[Items listed in a dataset]
☆ ☆ ☆ ☆

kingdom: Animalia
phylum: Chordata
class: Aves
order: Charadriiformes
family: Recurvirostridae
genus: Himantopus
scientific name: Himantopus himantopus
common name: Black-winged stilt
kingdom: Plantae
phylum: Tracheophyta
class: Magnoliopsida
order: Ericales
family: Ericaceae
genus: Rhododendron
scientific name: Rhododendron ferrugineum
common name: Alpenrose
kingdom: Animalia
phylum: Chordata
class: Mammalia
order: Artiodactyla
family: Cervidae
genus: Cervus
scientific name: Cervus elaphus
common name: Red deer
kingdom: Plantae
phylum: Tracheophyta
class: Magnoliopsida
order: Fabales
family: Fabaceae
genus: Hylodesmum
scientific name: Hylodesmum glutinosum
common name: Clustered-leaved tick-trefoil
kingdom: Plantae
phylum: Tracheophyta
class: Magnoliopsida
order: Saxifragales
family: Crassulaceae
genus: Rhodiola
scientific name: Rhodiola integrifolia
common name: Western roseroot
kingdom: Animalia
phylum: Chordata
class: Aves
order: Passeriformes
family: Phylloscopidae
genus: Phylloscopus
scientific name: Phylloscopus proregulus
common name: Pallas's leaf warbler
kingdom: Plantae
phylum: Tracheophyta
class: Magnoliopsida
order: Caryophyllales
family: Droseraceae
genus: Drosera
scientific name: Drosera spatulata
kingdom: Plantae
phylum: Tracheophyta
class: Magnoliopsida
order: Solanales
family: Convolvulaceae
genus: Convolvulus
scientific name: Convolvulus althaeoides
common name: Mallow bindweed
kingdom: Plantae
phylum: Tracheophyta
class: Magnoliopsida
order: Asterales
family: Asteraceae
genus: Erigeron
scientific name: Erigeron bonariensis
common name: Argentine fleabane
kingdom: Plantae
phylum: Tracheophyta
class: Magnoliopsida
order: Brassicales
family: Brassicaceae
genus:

☆ ☆ ☆ ☆

**Objective:**
Please arrange every line of the records above as a JSON list of strings, one string per line, with blank lines left out.

**Answer to the exercise:**
[
  "kingdom: Animalia",
  "phylum: Chordata",
  "class: Aves",
  "order: Charadriiformes",
  "family: Recurvirostridae",
  "genus: Himantopus",
  "scientific name: Himantopus himantopus",
  "common name: Black-winged stilt",
  "kingdom: Plantae",
  "phylum: Tracheophyta",
  "class: Magnoliopsida",
  "order: Ericales",
  "family: Ericaceae",
  "genus: Rhododendron",
  "scientific name: Rhododendron ferrugineum",
  "common name: Alpenrose",
  "kingdom: Animalia",
  "phylum: Chordata",
  "class: Mammalia",
  "order: Artiodactyla",
  "family: Cervidae",
  "genus: Cervus",
  "scientific name: Cervus elaphus",
  "common name: Red deer",
  "kingdom: Plantae",
  "phylum: Tracheophyta",
  "class: Magnoliopsida",
  "order: Fabales",
  "family: Fabaceae",
  "genus: Hylodesmum",
  "scientific name: Hylodesmum glutinosum",
  "common name: Clustered-leaved tick-trefoil",
  "kingdom: Plantae",
  "phylum: Tracheophyta",
  "class: Magnoliopsida",
  "order: Saxifragales",
  "family: Crassulaceae",
  "genus: Rhodiola",
  "scientific name: Rhodiola integrifolia",
  "common name: Western roseroot",
  "kingdom: Animalia",
  "phylum: Chordata",
  "class: Aves",
  "order: Passeriformes",
  "family: Phylloscopidae",
  "genus: Phylloscopus",
  "scientific name: Phylloscopus proregulus",
  "common name: Pallas's leaf warbler",
  "kingdom: Plantae",
  "phylum: Tracheophyta",
  "class: Magnoliopsida",
  "order: Caryophyllales",
  "family: Droseraceae",
  "genus: Drosera",
  "scientific name: Drosera spatulata",
  "kingdom: Plantae",
  "phylum: Tracheophyta",
  "class: Magnoliopsida",
  "order: Solanales",
  "family: Convolvulaceae",
  "genus: Convolvulus",
  "scientific name: Convolvulus althaeoides",
  "common name: Mallow bindweed",
  "kingdom: Plantae",
  "phylum: Tracheophyta",
  "class: Magnoliopsida",
  "order: Asterales",
  "family: Asteraceae",
  "genus: Erigeron",
  "scientific name: Erigeron bonariensis",
  "common name: Argentine fleabane",
  "kingdom: Plantae",
  "phylum: Tracheophyta",
  "class: Magnoliopsida",
  "order: Brassicales",
  "family: Brassicaceae",
  "genus:"
]